- [Aim of the task]: Only lines containing "down" are wanted from the data below. Copy those lines.

- [Data block]:
=== Section Start ===
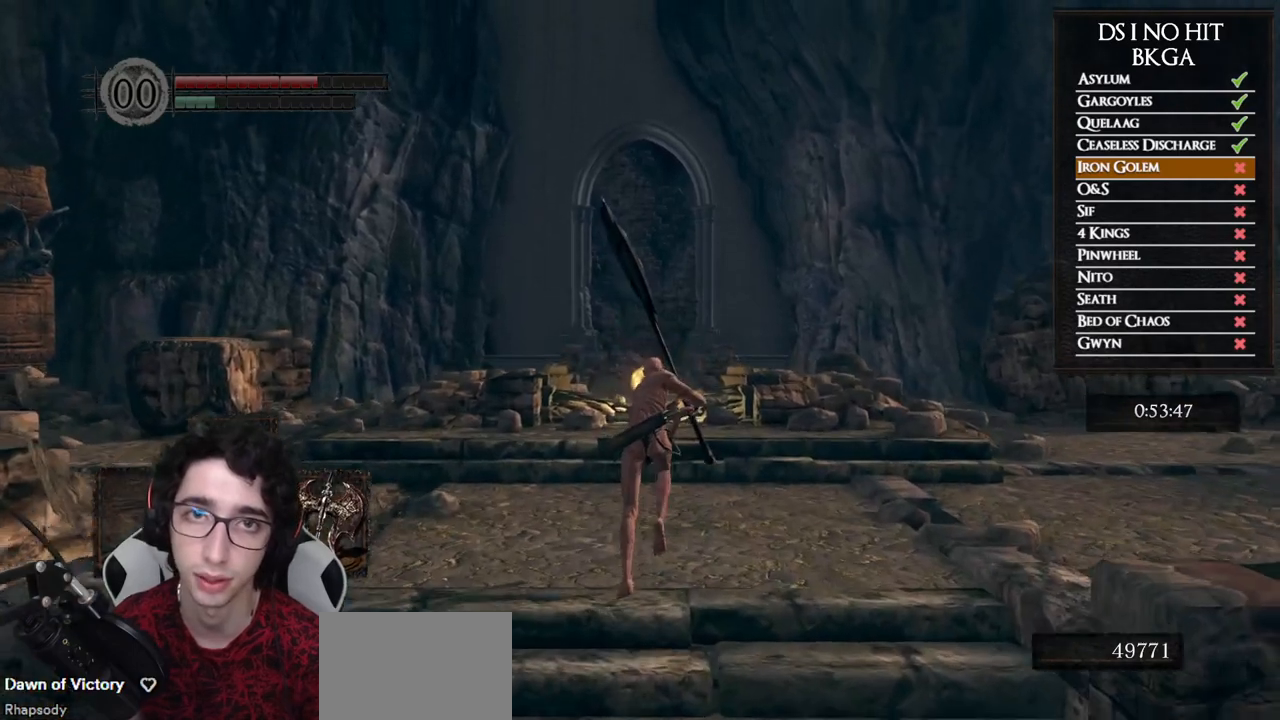
{"dt_ms": 500, "buttons": ["B"], "left_stick": "up", "right_stick": "center", "button_events": []}
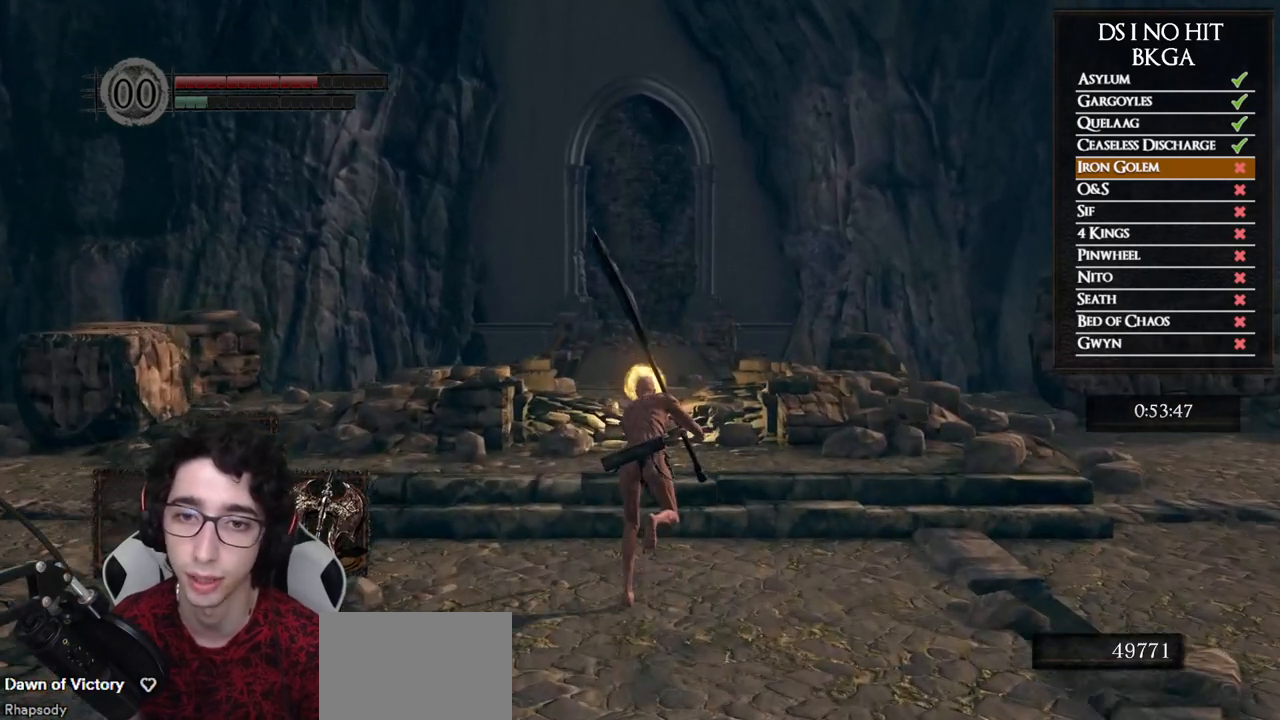
{"dt_ms": 500, "buttons": ["B"], "left_stick": "up", "right_stick": "center", "button_events": []}
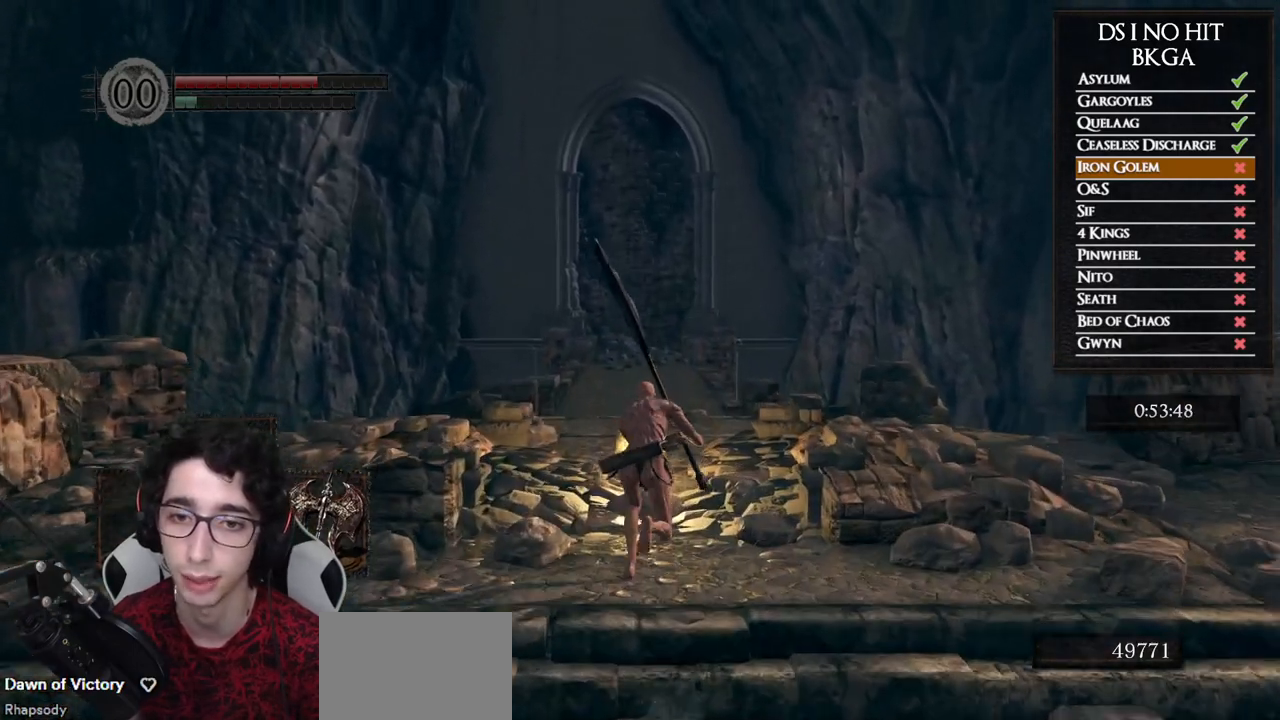
{"dt_ms": 500, "buttons": ["A"], "left_stick": "center", "right_stick": "center", "button_events": [[200, "B", "up"], [333, "A", "down"], [417, "A", "up"], [500, "A", "down"]]}
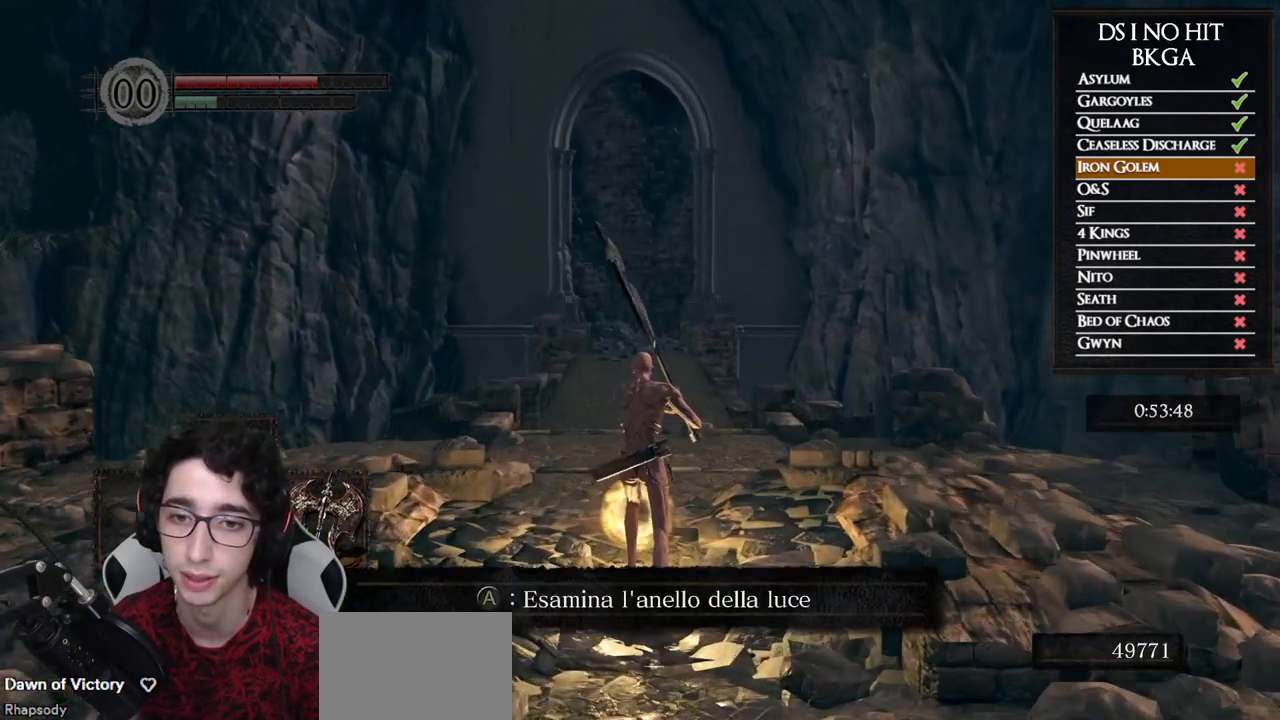
{"dt_ms": 500, "buttons": [], "left_stick": "center", "right_stick": "center", "button_events": [[67, "A", "up"], [150, "A", "down"], [200, "A", "up"]]}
=== Section End ===
- [Response to the exercise]:
{"dt_ms": 500, "buttons": ["A"], "left_stick": "center", "right_stick": "center", "button_events": [[200, "B", "up"], [333, "A", "down"], [417, "A", "up"], [500, "A", "down"]]}
{"dt_ms": 500, "buttons": [], "left_stick": "center", "right_stick": "center", "button_events": [[67, "A", "up"], [150, "A", "down"], [200, "A", "up"]]}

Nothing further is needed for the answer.